Bloody Mess is a production in the traditional format - 2 hours and 15 minutes, no interval. The performance is an epic marathon for ten performers (the ensemble's regulars, plus guests). A logic of its own arises in the meeting, or the collisions, between characters and stories not remotely related to one another. From the very beginning, when each of the performers reveals to the audience how he or she would like to be perceived throughout the evening, one can smell trouble. Rivalry, conflicts and irreconcilable differences seem to dominate fully. But while total disaster looms and 'the show' crashes into its own chaos, Bloody Mess seems to be a successful compilation of the ununiformed.
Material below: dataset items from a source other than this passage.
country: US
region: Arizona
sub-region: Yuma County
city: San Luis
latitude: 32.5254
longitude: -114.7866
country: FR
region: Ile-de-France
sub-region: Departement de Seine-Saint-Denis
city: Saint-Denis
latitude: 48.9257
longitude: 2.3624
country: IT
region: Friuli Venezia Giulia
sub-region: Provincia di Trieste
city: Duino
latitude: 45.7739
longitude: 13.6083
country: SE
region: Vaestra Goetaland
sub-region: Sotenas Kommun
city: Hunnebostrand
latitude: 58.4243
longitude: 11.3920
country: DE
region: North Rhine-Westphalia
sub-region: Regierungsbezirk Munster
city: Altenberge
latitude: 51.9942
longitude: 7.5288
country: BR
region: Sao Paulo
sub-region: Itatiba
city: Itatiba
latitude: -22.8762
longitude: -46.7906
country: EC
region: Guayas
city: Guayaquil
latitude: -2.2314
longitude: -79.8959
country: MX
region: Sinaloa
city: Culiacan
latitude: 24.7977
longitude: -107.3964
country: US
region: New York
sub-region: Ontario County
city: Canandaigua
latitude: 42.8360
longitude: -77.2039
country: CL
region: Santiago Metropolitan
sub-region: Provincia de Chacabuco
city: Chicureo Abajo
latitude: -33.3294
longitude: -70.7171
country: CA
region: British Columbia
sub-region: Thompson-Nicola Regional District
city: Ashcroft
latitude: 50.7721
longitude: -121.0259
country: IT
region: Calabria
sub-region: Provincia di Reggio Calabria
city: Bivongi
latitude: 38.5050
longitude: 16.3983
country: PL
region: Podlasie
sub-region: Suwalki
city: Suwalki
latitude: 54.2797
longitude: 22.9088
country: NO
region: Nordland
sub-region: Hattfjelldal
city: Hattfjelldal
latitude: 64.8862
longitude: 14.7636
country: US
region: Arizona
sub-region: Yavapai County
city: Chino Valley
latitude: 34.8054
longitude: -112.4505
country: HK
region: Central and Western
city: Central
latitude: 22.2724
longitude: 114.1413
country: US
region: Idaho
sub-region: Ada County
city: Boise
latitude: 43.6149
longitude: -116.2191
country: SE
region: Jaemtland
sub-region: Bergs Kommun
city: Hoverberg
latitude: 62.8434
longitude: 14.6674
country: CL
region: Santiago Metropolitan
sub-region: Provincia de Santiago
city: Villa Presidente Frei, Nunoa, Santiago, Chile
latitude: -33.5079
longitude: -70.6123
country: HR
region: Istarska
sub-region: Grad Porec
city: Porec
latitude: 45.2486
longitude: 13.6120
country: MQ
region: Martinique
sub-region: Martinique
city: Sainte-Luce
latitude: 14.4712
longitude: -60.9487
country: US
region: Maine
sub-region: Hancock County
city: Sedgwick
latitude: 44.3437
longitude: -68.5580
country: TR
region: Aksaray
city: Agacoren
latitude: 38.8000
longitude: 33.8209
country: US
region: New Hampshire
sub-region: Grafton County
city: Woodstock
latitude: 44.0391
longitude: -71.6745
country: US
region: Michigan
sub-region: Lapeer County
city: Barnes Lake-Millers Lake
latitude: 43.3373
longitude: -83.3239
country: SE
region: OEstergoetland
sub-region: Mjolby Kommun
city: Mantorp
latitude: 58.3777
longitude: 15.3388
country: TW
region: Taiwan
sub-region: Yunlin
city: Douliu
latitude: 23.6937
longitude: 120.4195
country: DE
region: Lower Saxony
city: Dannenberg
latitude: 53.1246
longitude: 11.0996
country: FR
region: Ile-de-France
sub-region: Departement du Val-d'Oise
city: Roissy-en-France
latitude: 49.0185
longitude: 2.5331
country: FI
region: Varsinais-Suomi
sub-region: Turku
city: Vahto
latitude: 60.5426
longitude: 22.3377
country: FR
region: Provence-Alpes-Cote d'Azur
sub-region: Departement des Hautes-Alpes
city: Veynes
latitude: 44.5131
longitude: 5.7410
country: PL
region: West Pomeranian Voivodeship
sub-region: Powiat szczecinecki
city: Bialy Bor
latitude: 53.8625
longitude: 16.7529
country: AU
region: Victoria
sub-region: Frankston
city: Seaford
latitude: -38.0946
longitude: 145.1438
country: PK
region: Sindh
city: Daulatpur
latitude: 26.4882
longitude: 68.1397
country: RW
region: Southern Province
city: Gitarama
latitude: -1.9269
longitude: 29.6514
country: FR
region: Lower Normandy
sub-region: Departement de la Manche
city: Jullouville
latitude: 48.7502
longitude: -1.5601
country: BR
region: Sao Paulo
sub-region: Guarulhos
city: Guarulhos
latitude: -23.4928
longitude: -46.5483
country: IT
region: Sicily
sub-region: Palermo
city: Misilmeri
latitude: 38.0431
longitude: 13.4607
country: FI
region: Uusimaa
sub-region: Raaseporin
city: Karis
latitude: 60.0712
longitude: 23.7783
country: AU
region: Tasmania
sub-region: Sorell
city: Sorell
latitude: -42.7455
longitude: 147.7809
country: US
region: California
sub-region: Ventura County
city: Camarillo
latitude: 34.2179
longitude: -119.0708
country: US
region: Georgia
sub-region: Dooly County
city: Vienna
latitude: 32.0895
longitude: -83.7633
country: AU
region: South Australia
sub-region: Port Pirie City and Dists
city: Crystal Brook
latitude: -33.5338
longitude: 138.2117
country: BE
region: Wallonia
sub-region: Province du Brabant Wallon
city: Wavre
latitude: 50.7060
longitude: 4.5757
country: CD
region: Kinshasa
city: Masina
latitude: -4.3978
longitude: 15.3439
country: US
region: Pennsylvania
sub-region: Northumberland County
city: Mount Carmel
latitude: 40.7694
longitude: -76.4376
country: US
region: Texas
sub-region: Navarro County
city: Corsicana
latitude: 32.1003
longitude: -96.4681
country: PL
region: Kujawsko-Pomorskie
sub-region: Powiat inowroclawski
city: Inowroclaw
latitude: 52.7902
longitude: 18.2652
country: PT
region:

The humour is dark, and it is sharp. Forced Entertainment has called the performance a manifest for the future: 'The mess this time is big, bloody and beautiful'.
Not without reason, Forced Entertainment has been characterised as its generation's most brilliant theatre company, and it is among Europe's most sought-for as such. The unique ability and courage to test the limits in performing arts have made the company loved by audiences and admired by artistic colleagues for no other or simpler reason than that it is excellent. Forced Entertainment takes use of the simplest material, the most basic stories with the weirdest details, and build magic stories."
SOURCES:
BIT Teatergarasjen, autumn program 2004. 22.11.2010: http://www.bit-teatergarasjen.no -arkiv
Forced Entertainment, forcedentertainment.com, 11.03.2014, http://forcedentertainment.com/page/144/Bloody-Mess/85
Name | Role |
---|---|
Tim Etchells | – Text |
Tim Etchells | – Direction |
Richard Lowdon | – Visual design |
Nigel Edwards | – Lighting design |
Robin Arthur | – Actor |
Davis Freeman | – Actor |
Wendy Houstoun | – Actor |
Jerry Killick | – Actor |
Richard Lowdon | – Actor |
Claire Marshall | – Actor |
Cathy Naden | – Actor |
Terry O'Connor | – Actor |
Bruno Roubicek | – Actor |
John Rowley | – Actor |
Hugo Glendinning | – Photo |
Ray Rennie | – Producer |
September 26, 2004 – BIT Teatergarasjen | Show |
September 25, 2004 – BIT Teatergarasjen | Show |
September 2004 – Store scene Black Box Teater (Marstrandgata) | Show |
2004 | Worldwide premiere |
Jørgen Alnæs, Dagsavisen September 25 2004:
"Through the individual projects wrestling one another, an absurdity and a chaos arise, and eventually it seems coherent. In common of all the performers onstage and a running theme in Bloody Mess is the lack of will to look beyond oneself and the lack of dialogue or cooperation. The result is two at times rather wearisome, but funny, sombre and thought-provoking hours."